Research

13 students awarded undergraduate research funding

Thirteen Oglethorpe students have received undergraduate research awards from Oglethorpe’s Student Research Development Fund, distributed annually. The students are majoring in a range of disciplines, including biology, biopsychology, psychology, sociology, English, and comparative literature.

Funding applications were evaluated by a committee comprised of Dr. Lea AlfordEli ArnoldDr. Nick BujakDr. Beth ConcepcionAlyssa KowisDr. Glenn Sharfman, Dr. Karen Schmeichel, and Dr. Justin Wise.

This year’s recipients are:

Syeda Bano ’20, Politics and Sociology major – Bano will present her research on identity development and identity salience of Southeast Asian college students in the southeastern United States at the Annual Southern Sociological Society Conference in Florida in April 2020.

Yasmin Tehrani ’20, International Studies and English major – Tehrani will present her paper titled “Mrs. Dalloway and the Membrane Between Selves” at the International Sigma Tau Delta Conference in Las Vegas, Nevada. Her paper follows the ways in which Virginia Woolf constructs Clarissa Dalloway as an active agent able to cross the “membrane” (threshold between separate consciousnesses) and make intimate connections on the non-verbal, physical level.

Ariana Jimenez ’20, Biology major – Jimenez will attend the American Society of Cell Biology Annual Conference in Washington, D.C. to present their research on ciliary assembly using the genetic model organism Chlamydomonas reinhardtii, a unicellular green algae with two cilia.

Alex Prots ’20, Biology major – Prots has conducted surveys with visitors of three different bays on the West (Kona) Coast of Hawaii, and she will take her findings to the National Conference on Undergraduate Research (NCUR) in Bozeman, Montana in March 2020.

“Our overall goal for this project is to encourage, if not pressure, stronger conservation policy and increase funding for educational signs that inform people on appropriate behavior before the damage done to these dolphins is irreversible and we see yet another species go extinct due to human negligence,” Prots explained in her application.

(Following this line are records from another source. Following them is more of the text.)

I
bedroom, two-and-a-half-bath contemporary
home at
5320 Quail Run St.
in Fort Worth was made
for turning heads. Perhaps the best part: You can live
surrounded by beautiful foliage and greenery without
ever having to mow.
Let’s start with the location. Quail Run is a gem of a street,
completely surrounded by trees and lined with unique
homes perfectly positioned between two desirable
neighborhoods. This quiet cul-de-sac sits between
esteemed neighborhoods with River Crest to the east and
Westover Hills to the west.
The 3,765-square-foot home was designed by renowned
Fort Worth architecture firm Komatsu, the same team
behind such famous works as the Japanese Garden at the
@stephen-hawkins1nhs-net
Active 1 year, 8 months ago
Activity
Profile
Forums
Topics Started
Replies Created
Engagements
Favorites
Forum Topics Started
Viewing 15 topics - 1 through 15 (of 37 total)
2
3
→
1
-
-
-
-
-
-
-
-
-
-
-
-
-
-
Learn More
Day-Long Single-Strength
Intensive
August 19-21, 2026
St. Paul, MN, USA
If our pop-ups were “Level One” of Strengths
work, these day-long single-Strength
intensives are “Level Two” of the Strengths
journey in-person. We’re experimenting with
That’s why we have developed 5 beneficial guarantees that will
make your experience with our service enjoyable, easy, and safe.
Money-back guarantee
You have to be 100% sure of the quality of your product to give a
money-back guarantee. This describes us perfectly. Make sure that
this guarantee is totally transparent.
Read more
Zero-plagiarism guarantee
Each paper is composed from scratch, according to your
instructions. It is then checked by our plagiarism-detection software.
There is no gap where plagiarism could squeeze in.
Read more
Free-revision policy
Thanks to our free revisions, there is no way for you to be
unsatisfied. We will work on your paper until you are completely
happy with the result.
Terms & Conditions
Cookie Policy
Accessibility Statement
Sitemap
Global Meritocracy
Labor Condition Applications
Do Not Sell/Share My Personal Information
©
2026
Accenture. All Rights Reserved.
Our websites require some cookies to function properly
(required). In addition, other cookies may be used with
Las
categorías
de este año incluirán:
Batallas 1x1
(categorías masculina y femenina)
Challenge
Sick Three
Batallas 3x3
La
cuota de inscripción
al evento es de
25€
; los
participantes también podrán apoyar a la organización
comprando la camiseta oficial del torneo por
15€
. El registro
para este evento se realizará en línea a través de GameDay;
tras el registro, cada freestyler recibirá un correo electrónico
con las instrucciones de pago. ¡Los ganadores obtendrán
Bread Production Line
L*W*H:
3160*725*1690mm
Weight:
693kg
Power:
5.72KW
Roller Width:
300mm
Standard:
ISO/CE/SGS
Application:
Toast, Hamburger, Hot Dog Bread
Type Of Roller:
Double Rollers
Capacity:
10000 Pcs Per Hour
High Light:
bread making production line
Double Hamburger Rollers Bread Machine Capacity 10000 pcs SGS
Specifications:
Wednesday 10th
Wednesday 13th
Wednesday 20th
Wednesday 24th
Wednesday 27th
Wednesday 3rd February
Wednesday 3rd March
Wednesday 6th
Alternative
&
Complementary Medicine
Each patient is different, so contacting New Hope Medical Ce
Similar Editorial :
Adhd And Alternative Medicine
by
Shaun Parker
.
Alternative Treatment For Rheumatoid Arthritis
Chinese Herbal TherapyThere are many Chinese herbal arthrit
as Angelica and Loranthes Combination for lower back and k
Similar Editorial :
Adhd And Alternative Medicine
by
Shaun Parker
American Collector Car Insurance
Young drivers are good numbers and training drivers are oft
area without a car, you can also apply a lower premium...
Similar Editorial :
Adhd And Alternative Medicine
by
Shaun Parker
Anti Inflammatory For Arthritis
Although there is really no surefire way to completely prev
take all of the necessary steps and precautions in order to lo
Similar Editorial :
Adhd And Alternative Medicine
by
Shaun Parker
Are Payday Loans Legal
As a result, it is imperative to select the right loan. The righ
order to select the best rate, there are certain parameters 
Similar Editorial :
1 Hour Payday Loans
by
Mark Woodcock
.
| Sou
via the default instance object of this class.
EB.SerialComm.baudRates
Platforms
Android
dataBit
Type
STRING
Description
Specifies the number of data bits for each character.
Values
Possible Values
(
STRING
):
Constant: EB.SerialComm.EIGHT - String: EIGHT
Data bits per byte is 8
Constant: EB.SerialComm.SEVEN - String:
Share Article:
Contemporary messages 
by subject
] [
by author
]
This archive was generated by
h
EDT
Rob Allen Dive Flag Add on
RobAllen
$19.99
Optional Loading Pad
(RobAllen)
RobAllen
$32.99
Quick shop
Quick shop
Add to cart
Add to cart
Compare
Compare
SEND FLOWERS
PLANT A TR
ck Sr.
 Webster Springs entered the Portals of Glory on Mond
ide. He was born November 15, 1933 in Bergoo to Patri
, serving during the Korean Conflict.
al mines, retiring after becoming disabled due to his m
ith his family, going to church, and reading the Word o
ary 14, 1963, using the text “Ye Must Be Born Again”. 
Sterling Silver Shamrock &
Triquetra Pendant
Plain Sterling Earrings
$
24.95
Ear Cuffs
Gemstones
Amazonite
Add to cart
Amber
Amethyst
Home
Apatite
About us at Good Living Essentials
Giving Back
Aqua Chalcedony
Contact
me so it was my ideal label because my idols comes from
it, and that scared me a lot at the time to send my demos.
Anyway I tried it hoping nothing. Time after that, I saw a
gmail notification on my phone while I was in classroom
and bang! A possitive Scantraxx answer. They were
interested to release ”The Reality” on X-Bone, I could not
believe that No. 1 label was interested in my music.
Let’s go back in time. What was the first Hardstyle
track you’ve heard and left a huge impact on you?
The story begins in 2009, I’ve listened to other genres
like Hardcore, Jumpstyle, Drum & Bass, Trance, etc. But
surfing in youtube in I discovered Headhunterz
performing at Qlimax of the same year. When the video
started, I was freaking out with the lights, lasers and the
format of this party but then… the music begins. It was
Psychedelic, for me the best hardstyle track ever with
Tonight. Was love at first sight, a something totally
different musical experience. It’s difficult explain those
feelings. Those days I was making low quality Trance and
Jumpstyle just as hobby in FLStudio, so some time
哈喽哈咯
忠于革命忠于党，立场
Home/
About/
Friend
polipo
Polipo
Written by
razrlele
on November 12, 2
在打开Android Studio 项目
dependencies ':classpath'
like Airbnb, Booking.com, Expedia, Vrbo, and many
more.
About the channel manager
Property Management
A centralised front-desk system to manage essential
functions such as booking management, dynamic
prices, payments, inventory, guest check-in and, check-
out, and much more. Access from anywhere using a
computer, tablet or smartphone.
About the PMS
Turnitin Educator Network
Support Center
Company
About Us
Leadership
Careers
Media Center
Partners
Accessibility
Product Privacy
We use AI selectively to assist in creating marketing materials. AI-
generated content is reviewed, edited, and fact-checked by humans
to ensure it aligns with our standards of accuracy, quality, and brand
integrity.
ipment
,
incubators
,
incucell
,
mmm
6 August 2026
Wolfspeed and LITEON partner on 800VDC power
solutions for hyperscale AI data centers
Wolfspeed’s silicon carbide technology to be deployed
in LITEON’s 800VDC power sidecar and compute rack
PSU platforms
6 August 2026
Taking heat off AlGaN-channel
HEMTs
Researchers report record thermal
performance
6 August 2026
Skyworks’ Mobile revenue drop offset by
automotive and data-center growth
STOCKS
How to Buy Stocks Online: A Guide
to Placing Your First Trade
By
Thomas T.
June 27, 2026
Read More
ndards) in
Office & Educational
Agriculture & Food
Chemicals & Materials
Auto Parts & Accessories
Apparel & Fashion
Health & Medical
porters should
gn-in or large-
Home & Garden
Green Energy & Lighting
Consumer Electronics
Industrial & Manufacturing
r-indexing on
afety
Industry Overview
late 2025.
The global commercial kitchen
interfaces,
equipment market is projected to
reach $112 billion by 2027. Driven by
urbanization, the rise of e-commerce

Lexi Covalsen ’20, English and Comparative Literature major – In March 2020, Covalsen will return to the Sigma Tau Delta international conference in Las Vegas, Nevada to present an essay titled “Defining Trauma in the Graphic Novel.” The essay seeks to break down how the combination of visual art, literary art, and personal confession within the graphic novel allows the medium to act as a processing of authors’ personal traumas.

Fernanda Rodrigues ’20, English and Comparative Literature major – In March of 2020, Rodrigues will attend the Sigma Tau Delta international conference in Las Vegas, Nevada to present on her critical essay titled “The Satirical Happiness in ‘Mad Men,’” which focuses on her analysis of how the television series uses satirical view of 1960s America in similar literary techniques present in Samuel Clemens’ texts.

Jaime Croft ’20, Biopsychology major
Andrew Aycock ’20, Biopsychology major
Croft and Aycock will present research at the Southeastern Psychological Association conference on the possible predictors that could influence attitudes towards cheating in college students The project looked at how cognitive ability, academic self-efficacy, sense of belonging in school, and locus of control could influence attitudes towards academic dishonesty.

“Academic dishonesty has been an issue of concern for colleges and universities, particularly with technological advances that make cheating easier,” explained Aycock in his application. “Understanding the predictors of attitudes toward cheating can potentially lead to interventions that reduce cheating behavior.”

Emily Schultz ’20, English and Psychology major
Mikayla Ries ’21, Psychology major
At the Southeastern Psychological Association conference, Ries and Schultz will present on their study that investigated how signature location might influence participants’ honest self-reports of their own personality.

“Our study’s results suggest future directions for research. The results are especially important to Oglethorpe as we abide by an honor code that seeks to increase honest behavior,” said Ries in the application.

Jalisa Kassam ’20, Biopsychology major – Kassam tested factors in students influencing attitudes toward cheating and academic dishonesty. Using surveys to conduct the research, she tested the variables of self-efficacy, cognitive ability, and locus of control to see if they were predictors of attitudes toward academic dishonesty. She will present her findings at the Southeastern Psychological Association Conference held in New Orleans in April 2020.

Erin Battaglia ’20, Psychology major – At the 2019 Liberal Arts and Sciences Symposium (LASS) / Posters of Research in Science and Mathematics (PRISM), Battaglia presented work on the effect of severity and type of trauma on the social response to victims. The research suggests that participants responded more to the severity of the survivor’s symptoms of distress post-trauma than to the severity of the trauma itself.

Lane Sticher ’20, Communications and Rhetoric Studies major – Sticher will present at the Sigma Tau Delta International Conference in Las Vegas, Nevada in March 2020. There, she will present her research paper titled “Primetime and the Oppressed Mother.” This research paper looks at how primetime television represents women and how working moms are depicted on television.